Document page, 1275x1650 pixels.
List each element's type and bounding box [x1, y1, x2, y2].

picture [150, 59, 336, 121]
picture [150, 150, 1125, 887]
____
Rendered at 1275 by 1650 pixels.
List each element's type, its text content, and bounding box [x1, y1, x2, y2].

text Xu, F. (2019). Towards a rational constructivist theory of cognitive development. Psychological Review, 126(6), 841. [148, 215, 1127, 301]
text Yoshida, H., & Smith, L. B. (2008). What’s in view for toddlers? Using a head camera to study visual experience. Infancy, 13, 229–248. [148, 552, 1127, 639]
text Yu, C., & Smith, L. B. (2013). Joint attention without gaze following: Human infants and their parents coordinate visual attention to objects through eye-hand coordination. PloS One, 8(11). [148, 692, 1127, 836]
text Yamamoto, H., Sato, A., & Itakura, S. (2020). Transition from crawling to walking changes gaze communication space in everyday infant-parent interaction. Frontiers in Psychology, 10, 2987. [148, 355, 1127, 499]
____
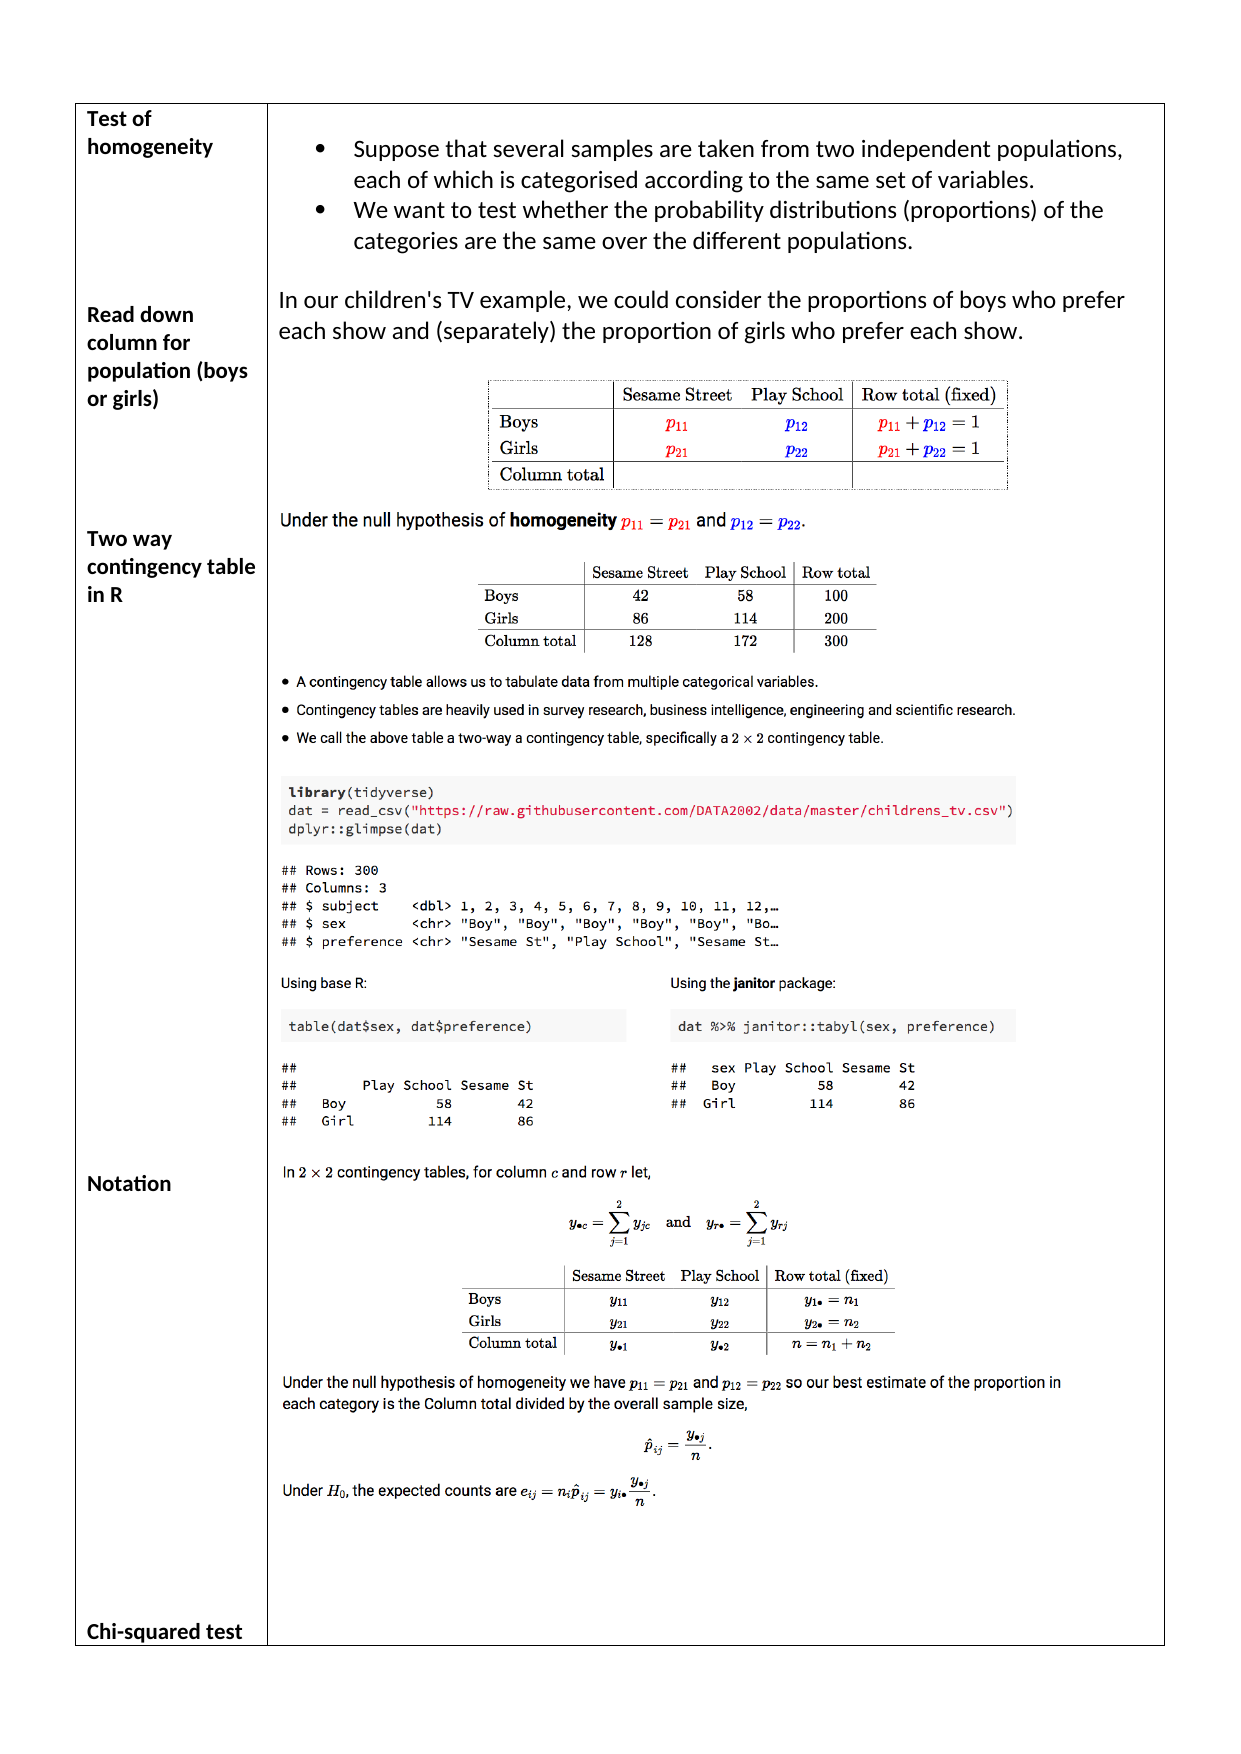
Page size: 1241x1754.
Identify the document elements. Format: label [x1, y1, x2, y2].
____
To-do item: What is the number of lines in the material above that include "pixels"? Answer with the number only.

Solved exercise: 2